In the data below, rewrite the lines from the one containing "Moreover, the saag" through the one containing "Friday 12:00 am – 11:59 pm", swapping "traditional" for "classic" and keeping everything else the same.

Stored data entries:
BEGIN
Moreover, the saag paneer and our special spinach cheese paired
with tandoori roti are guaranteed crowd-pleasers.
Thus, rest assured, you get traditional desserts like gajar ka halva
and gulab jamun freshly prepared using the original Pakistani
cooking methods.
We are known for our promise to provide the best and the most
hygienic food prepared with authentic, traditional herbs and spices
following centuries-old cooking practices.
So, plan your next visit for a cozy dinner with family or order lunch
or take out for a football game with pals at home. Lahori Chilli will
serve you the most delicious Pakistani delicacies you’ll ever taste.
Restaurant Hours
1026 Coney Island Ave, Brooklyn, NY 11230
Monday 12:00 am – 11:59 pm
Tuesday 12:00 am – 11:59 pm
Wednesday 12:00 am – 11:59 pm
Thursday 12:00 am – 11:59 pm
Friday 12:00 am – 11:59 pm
END
BEGIN
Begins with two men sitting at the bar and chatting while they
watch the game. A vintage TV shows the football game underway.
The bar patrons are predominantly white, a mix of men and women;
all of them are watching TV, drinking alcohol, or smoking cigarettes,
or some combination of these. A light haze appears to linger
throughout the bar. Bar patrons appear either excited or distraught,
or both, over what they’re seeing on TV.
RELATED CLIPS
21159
END
* _COMPLETED TASK_
Moreover, the saag paneer and our special spinach cheese paired
with tandoori roti are guaranteed crowd-pleasers.
Thus, rest assured, you get classic desserts like gajar ka halva
and gulab jamun freshly prepared using the original Pakistani
cooking methods.
We are known for our promise to provide the best and the most
hygienic food prepared with authentic, classic herbs and spices
following centuries-old cooking practices.
So, plan your next visit for a cozy dinner with family or order lunch
or take out for a football game with pals at home. Lahori Chilli will
serve you the most delicious Pakistani delicacies you’ll ever taste.
Restaurant Hours
1026 Coney Island Ave, Brooklyn, NY 11230
Monday 12:00 am – 11:59 pm
Tuesday 12:00 am – 11:59 pm
Wednesday 12:00 am – 11:59 pm
Thursday 12:00 am – 11:59 pm
Friday 12:00 am – 11:59 pm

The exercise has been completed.